# WHAT YOU NEED TO DO
(a) Decide whether each statement below agrees with the ncvreg text, answering yes or no and quoting the text's deciding words exactly: (i) By default, cv.ncvreg() returns the cross-validated deviance. (ii) The measures from summary.cv.ncvreg() are based on the predictions from ncvreg() directly. (iii) The cross-validated AUC is calculated with the auc() function from the pROC package.
(b) Transcribe the ncvreg text, everything from "X <- Heart$X" down to "head(summary(cvfit)$r.squared)".

# EXERCISE TEXT
== Segment start ==
In ncvreg: Regularization Paths for SCAD and MCP Penalized Regression Models

set.seed(1)
library(ncvreg)
knitr::opts_knit$set(aliases=c(h = 'fig.height', w = 'fig.width'))
knitr::opts_chunk$set(comment="#", collapse=TRUE, cache=FALSE, tidy=FALSE)
knitr::knit_hooks$set(small.mar = function(before, options, envir) {
  if (before) par(mar = c(4, 4, .1, .1))
})

By default, cv.ncvreg() returns the cross-validated deviance:

data(Heart)
X <- Heart$X
y <- Heart$y
cvfit <- cv.ncvreg(X, y, family='binomial')
head(cvfit$cve)

In addition, summary.cv.ncvreg() returns an estimated $R^2$, signal-to-noise ratio (SNR), and for logistic regression, a misclassification error (PE, for prediction error):

head(summary(cvfit)$r.squared)
head(summary(cvfit)$snr)
head(summary(cvfit)$pe)

It is very important to note here that these measures are based on out-of-sample CV predictions, and therefore not artificially inflated by overfitting, as would happen if we used the predictions from ncvreg() directly.

In addition, cv.ncvreg() offers the option to return the cross-validated linear predictors (returnY=TRUE), which allows the user to calculate any prediction criteria they wish. For example, here is how one can calculate the cross-validated AUC using the auc() function from the pROC package:

cvfit <- cv.ncvreg(X, y, family='binomial', returnY=TRUE)
auc <- apply(cvfit$Y, 2, pROC::auc, response=y, quiet=TRUE)
head(auc)
plot(cvfit$lambda, auc, log='x', las=1, bty='n', xlab=expression(lambda), 
     xlim=rev(range(cvfit$lambda)), type='l')
abline(v=cvfit$lambda[which.max(auc)], lty=2, col='gray')
== Segment end ==
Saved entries
== Segment start ==
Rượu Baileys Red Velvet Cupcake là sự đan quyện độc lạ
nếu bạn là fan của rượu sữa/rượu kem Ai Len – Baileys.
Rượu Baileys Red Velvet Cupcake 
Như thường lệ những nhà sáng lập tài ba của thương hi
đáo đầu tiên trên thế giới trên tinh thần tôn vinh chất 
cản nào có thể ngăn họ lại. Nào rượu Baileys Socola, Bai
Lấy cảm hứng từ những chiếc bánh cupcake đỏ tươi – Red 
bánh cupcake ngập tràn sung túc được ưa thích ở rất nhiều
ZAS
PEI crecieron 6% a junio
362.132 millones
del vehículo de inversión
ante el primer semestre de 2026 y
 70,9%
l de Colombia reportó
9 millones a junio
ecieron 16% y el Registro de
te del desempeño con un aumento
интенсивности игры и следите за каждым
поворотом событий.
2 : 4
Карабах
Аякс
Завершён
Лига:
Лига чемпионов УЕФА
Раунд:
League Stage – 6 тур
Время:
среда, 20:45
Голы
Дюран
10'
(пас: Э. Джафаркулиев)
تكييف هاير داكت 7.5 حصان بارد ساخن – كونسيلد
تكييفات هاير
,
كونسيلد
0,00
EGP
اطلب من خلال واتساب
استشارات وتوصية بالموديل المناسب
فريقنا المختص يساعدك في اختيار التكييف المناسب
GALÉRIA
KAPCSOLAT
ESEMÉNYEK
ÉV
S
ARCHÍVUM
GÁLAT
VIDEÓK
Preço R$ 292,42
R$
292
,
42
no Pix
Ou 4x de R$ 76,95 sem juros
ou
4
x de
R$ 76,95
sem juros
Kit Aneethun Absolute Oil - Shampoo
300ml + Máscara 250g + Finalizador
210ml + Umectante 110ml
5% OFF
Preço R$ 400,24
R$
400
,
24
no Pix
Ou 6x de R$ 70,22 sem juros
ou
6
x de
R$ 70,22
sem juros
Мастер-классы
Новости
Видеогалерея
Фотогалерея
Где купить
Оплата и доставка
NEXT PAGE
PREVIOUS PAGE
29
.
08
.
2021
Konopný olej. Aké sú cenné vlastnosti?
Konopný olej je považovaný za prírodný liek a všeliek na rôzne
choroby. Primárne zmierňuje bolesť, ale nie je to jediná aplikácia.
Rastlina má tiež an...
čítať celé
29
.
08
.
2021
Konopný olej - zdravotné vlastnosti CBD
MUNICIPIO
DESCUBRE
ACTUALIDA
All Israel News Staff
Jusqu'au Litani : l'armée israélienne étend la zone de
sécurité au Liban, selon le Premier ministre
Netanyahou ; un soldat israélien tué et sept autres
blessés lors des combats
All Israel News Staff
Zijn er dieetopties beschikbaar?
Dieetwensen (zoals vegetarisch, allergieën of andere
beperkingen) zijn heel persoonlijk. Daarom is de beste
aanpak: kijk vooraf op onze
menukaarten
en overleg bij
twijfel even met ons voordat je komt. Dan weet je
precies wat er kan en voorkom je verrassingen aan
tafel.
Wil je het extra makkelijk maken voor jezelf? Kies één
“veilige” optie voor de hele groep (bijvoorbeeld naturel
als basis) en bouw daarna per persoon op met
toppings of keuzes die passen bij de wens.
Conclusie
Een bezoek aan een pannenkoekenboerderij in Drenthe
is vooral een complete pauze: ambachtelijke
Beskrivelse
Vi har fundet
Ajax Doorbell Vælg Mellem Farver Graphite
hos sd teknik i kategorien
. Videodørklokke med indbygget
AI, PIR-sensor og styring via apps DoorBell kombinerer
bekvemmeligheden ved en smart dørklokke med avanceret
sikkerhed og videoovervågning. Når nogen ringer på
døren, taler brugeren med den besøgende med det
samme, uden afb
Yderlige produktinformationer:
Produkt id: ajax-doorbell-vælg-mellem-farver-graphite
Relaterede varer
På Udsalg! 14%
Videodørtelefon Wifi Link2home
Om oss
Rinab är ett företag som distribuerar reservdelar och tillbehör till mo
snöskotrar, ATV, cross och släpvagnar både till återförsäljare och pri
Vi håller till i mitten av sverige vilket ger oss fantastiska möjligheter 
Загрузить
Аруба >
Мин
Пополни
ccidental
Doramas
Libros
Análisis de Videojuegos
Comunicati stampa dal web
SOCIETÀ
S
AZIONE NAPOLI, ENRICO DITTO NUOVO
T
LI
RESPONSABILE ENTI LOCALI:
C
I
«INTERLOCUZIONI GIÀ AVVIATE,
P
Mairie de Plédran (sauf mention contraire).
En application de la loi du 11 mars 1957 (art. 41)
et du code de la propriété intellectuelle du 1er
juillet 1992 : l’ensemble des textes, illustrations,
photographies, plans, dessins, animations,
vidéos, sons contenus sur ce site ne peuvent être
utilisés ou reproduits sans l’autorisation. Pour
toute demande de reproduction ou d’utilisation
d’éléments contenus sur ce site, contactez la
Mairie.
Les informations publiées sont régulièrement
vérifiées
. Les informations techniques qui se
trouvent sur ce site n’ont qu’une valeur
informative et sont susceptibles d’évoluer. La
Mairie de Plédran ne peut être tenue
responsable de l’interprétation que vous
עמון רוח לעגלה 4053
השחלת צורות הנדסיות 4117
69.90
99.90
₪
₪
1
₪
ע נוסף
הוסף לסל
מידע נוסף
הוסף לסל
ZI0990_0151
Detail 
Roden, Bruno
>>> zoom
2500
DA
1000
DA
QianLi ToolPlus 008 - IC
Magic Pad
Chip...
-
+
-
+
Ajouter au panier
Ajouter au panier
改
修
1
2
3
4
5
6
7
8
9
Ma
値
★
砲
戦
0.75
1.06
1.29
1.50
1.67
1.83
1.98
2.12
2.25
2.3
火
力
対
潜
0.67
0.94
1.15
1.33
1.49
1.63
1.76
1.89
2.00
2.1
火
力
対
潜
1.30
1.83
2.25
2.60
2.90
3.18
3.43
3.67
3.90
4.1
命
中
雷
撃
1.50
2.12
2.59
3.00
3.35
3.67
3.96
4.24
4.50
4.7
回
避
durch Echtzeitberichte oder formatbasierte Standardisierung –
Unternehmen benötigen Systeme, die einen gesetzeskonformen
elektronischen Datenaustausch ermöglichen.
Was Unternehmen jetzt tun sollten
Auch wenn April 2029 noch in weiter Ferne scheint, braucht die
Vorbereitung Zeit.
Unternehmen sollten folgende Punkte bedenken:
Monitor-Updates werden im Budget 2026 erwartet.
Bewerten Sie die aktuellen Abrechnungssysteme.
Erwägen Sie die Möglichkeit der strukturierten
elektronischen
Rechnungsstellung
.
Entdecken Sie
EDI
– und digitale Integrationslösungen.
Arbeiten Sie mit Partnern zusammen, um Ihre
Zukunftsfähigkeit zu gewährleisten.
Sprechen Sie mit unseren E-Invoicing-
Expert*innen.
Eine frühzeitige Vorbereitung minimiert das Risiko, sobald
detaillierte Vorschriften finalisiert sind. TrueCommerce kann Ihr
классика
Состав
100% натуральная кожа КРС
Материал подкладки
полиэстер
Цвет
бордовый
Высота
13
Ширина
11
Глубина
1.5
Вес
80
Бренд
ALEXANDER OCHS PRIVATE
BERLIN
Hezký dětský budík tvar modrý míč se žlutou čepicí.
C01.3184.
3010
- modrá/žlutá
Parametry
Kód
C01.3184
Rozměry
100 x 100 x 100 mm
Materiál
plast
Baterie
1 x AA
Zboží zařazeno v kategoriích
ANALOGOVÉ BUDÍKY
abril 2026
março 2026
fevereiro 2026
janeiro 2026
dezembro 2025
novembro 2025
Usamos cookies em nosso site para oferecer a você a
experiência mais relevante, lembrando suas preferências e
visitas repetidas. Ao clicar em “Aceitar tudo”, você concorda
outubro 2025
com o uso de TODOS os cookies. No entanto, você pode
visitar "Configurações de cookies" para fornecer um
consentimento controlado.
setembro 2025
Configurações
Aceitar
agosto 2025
== Segment end ==
# ANSWERS TO THE EXERCISE
(a)
(i) Yes: "By default, cv.ncvreg() returns the cross-validated deviance"
(ii) No: "these measures are based on out-of-sample CV predictions, and therefore not artificially inflated by overfitting, as would happen if we used the predictions from ncvreg() directly"
(iii) Yes: "calculate the cross-validated AUC using the auc() function from the pROC package"

(b)
X <- Heart$X
y <- Heart$y
cvfit <- cv.ncvreg(X, y, family='binomial')
head(cvfit$cve)

In addition, summary.cv.ncvreg() returns an estimated $R^2$, signal-to-noise ratio (SNR), and for logistic regression, a misclassification error (PE, for prediction error):

head(summary(cvfit)$r.squared)